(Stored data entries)
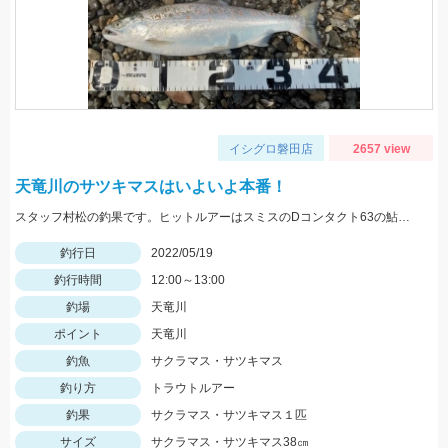
イシグロ磐田店
2657 view
天竜川のサツキマスはいよいよ本番！
スタッフ村松の釣果です。ヒットルアーはスミスのDコンタクト63の鮎カラー。
釣行日
2022/05/19
釣行時間
12:00～13:00
釣場
天竜川
ポイント
天竜川
釣魚
サクラマス・サツキマス
釣り方
トラウトルアー
釣果
サクラマス・サツキマス１匹
サイズ
サクラマス・サツキマス38㎝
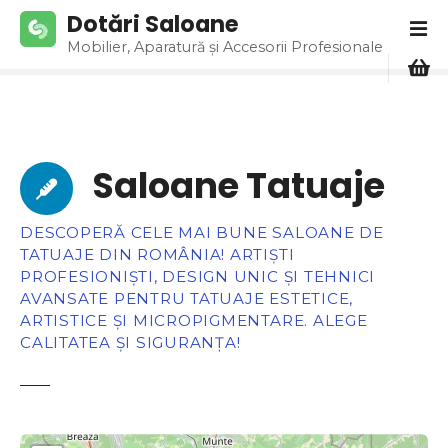
S
Dotări Saloane
a
Mobilier, Aparatură și Accesorii Profesionale
r
i
l
a
c
Saloane Tatuaje
o
n
ț
DESCOPERĂ CELE MAI BUNE SALOANE DE
i
TATUAJE DIN ROMÂNIA! ARTIȘTI
n
PROFESIONIȘTI, DESIGN UNIC ȘI TEHNICI
u
AVANSATE PENTRU TATUAJE ESTETICE,
ARTISTICE ȘI MICROPIGMENTARE. ALEGE
t
CALITATEA ȘI SIGURANȚA!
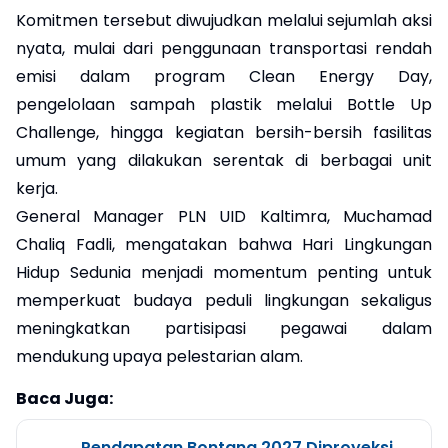
Komitmen tersebut diwujudkan melalui sejumlah aksi
nyata, mulai dari penggunaan transportasi rendah
emisi dalam program Clean Energy Day,
pengelolaan sampah plastik melalui Bottle Up
Challenge, hingga kegiatan bersih-bersih fasilitas
umum yang dilakukan serentak di berbagai unit
kerja.
General Manager PLN UID Kaltimra, Muchamad
Chaliq Fadli, mengatakan bahwa Hari Lingkungan
Hidup Sedunia menjadi momentum penting untuk
memperkuat budaya peduli lingkungan sekaligus
meningkatkan partisipasi pegawai dalam
mendukung upaya pelestarian alam.
Baca Juga:
Pendapatan Bontang 2027 Diproyeksi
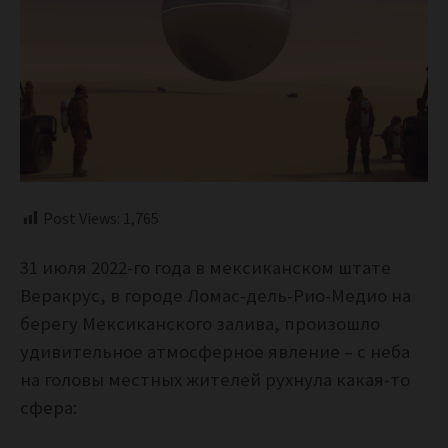
Post Views:
1,765
31 июля 2022-го года в мексиканском штате
Веракрус, в городе Ломас-дель-Рио-Медио на
берегу Мексиканского залива, произошло
удивительное атмосферное явление – с неба
на головы местных жителей рухнула какая-то
сфера:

* **Exercise aim**: List every line above that holds the word "dalam".

* **Exercise output**:
emisi dalam program Clean Energy Day,
meningkatkan partisipasi pegawai dalam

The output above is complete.